New Challenges from Multi-class • Find out new challenges in multi-class imbalance by studying two types of multi-class: multi-minority and multi-majority. • Are there any differences between multiple minority and multiple majority classes? • Would these two types of problem pose the same or different challenges to a learning algorithm? • For such multi-class imbalance problems, which aspects of a problem would be affected the most by the multi-class? Would it be a minority class, a majority class, or both? • Develop a simple and effective ensemble learning method without using class decomposition: • Can AdaBoost.NC be extended to tackle multi-class imbalance directly? • How does it perform compared to the methods based on class decomposition? • Is class decomposition necessary for multi-class problems?
Main Findings • Both multi-minority and multi-majority negatively affect the overall and minority-class performance.

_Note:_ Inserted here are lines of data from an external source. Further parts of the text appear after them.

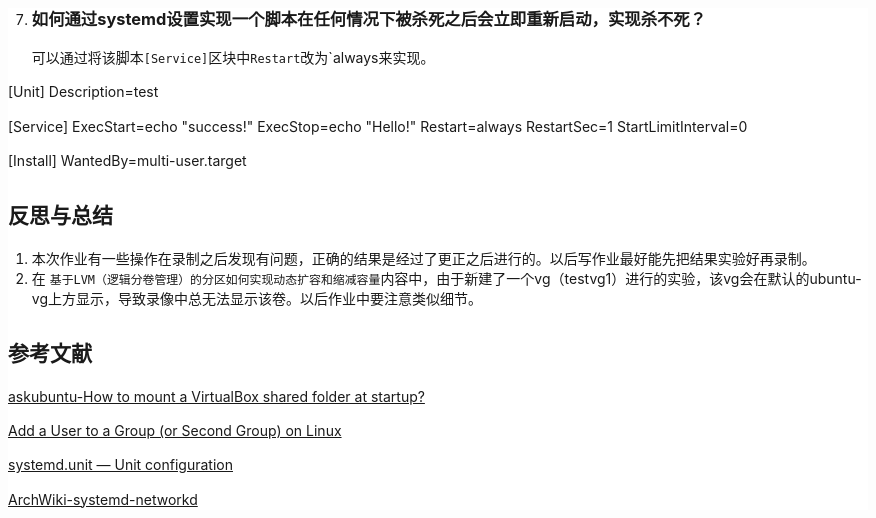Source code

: 7. ### 如何通过systemd设置实现一个脚本在任何情况下被杀死之后会立即重新启动，实现杀不死？
    可以通过将该脚本`[Service]`区块中`Restart`改为`always来实现。

[Unit]
Description=test

[Service]
ExecStart=echo "success!"
ExecStop=echo "Hello!"
Restart=always
RestartSec=1
StartLimitInterval=0

[Install]
WantedBy=multi-user.target

## 反思与总结
1. 本次作业有一些操作在录制之后发现有问题，正确的结果是经过了更正之后进行的。以后写作业最好能先把结果实验好再录制。
2. 在 `基于LVM（逻辑分卷管理）的分区如何实现动态扩容和缩减容量`内容中，由于新建了一个vg（testvg1）进行的实验，该vg会在默认的ubuntu-vg上方显示，导致录像中总无法显示该卷。以后作业中要注意类似细节。

## 参考文献
[askubuntu-How to mount a VirtualBox shared folder at startup?](https://askubuntu.com/questions/252853/how-to-mount-a-virtualbox-shared-folder-at-startup)

[Add a User to a Group (or Second Group) on Linux](https://www.howtogeek.com/50787/add-a-user-to-a-group-or-second-group-on-linux/)

[systemd.unit — Unit configuration](https://www.freedesktop.org/software/systemd/man/systemd.unit.html)

[ArchWiki-systemd-networkd](https://wiki.archlinux.org/title/systemd-networkd)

Particularly, the multi-majority case tends to be more harmful, in terms of F-measure and recall. • Neither oversampling nor under-sampling is satisfactory: • random oversampling suffers from over-fitting as no new information is introduced into the minority class to facilitate the classification; • the effect of random under-sampling is weakened when there are more minority classes. • S. Wang and X. Yao, ``Multi-Class Imbalance Problems: Analysis and Potential Solutions,'' IEEE Transactions on Systems, Man and Cybernetics, Part B, 42(4):1119-1130, August 2012.
AdaBoost.NC for Multi-Class Imbalance Problems • AdaBoost.NC can better recognize minority class examples and better balances the performance across multiple classes with high G-mean. • Using class decomposition is unnecessary to tackle multi-class imbalance problems. • The proposed combination method for OAA (with weights based on imbalance rates) improves the performance of the original OAA. • S. Wang and X. Yao, ``Multi-Class Imbalance Problems: Analysis and Potential Solutions,'' IEEE Transactions on Systems, Man and Cybernetics, Part B, 42(4):1119-1130, August 2012.
Concluding Remarks • Ensembles are competitive learning methods to solve different problems. • Diversity is the key issue in ensemble learning. • We have offered the first studies into ensemble diversity for online learning and class imbalance learning, especially for multi-class imbalance. • Insight into diversity’s roles enables us to design better ensemble algorithms • We need more theoretical analysis of the algorithms.